Exclusivo: governo debate tributar importado “poluente” e coalizão de países para mercado de carbono
Segundo o secretário-executivo adjunto do Ministério da Fazenda, Rafael Dubeux, debate ganha força após criação do mercado regulado de carbono no país
Publicado em 12 de janeiro de 2025 às 06h04.
Última atualização em 12 de janeiro de 2025 às 08h34.

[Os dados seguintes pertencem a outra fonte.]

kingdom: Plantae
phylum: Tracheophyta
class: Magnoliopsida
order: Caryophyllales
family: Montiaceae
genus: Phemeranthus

O governo brasileiro avalia criar um imposto para sobretaxar produtos importados intensivos em carbono.A possibilidade de criação do tributo está inserida na lei que define as regras do mercado regulado de carbono no Brasil, sancionada pelo presidente Luiz Inácio Lula da Silva, em 12 de dezembro. As informações são do secretário-executivo do Ministério da Fazenda, Rafael Dubeux, em entrevista exclusiva à EXAME. Ele coordena a agenda de transição ecológica na pasta.
“Sem dúvida, é um debate que está na mesa, está colocado, a lei [que cria o mercado regulado de carbono] menciona a possibilidade de existir ou não alguma ferramenta do tipo [sobretaxação de produtos intensivos em carbono]. Nós temos alguns anos até a lei entrar em funcionamento pleno”, diz.
“Então, tem um tempo para a gente amadurecer isso até lá, mas me parece que faz todo o sentido que a gente não estimule o vazamento da produção para países que emitem muito carbono e que, simplesmente, fugiriam da precificação do carbono no processo produtivo aqui no Brasil”, prossegue.
A ideia se baseia no CBAM ( Carbon Border Adjustment Mechanism, em inglês), que é o Mecanismo de Ajuste de Carbono na Fronteira, em vigor na União Europeia desde 2023 e que terá cobrança efetiva em 2026.
A sobretaxação na União Europeia visa:
- Taxar o carbono de produtos importados pelos países membro União Europeia;
- Incentivar a produção industrial mais limpa em outros países;
- Mitigar a fuga de carbono, ou seja, a transferência de produção para países com menos rigor em matéria de emissões;
- Garantir que o preço do carbono das importações seja equivalente ao preço do carbono da produção doméstica; e
- Deixar o mercado de carbono voluntário em segundo plano, dando mais espaço a regulamentações compulsórias
Atrair investimentos para produção no Brasil
Para Dubeux, há lógica e sentido para que o Brasil, um país que tem uma matriz energética comparativamente limpa em relação as demais nações, usar essa vantagem em favor da produção local, atraindo empresas para produzir em território brasileiro.
“Ao produzir aqui, simplesmente conectando no sistema elétrico brasileiro, as empresas já descarbonizam uma parte grande da produção. Parte das emissões vem do próprio processo industrial, mas uma parte grande das emissões vem do uso de energia”, diz. “Ao ter energia renovável, o Brasil, por si só, vira o local para quem quer produzir e, eventualmente, até exportar pra União Europeia. O Brasil é o melhor lugar para vir e reduzir as emissões de carbono."
Acelerar debate durante COP 30, em Belém
Para acelerar essa discussão, umas das estratégias do governo brasileiro com a criação do mercado regulado de carbono, é debater durante a 30ª Conferência do Clima (COP 30), que será realizada em novembro, em Belém, a integração dos mercados de carbono, por meio de uma associação entre os mercados já existentes.
Além da União Europeia, China e o estado norte-americano da Califórnia possuem mercados regulados.
“Uma das pautas que a gente quer discutir para a COP 30 é uma integração dos mercados de carbono, criando uma associação entre mercados já existentes e evitando o chamado efeito carona, que é o país e a empresa que não está dentro desse mercado, não precifica o carbono na origem e, no fundo, se aproveita do esforço de descarbonização de quem está fazendo esse movimento”, disse.
Segundo Dubeux, a ideia é que essa integração dos mercados de carbono seja associada à criação de um ajuste de fronteira — imposto para sobretaxar importado “poluente” — para todos os países que estão fora da associação.
“Vislumbramos um potencial de criar essa associação com a União Europeia, com a Califórnia e com a China. Se conseguirmos uma parceria dentro desses países para integrar esse mercado de carbono e criar esse ajuste de fronteira, isso seria um grande passo para avançarmos na agenda internacional de precificação de carbono, sem ser na lógica tradicional das negociações de COP, que exigem a aprovação unanime dos 200 países que estão participando. Nesse caso, é possível fazer uma coalização”, diz.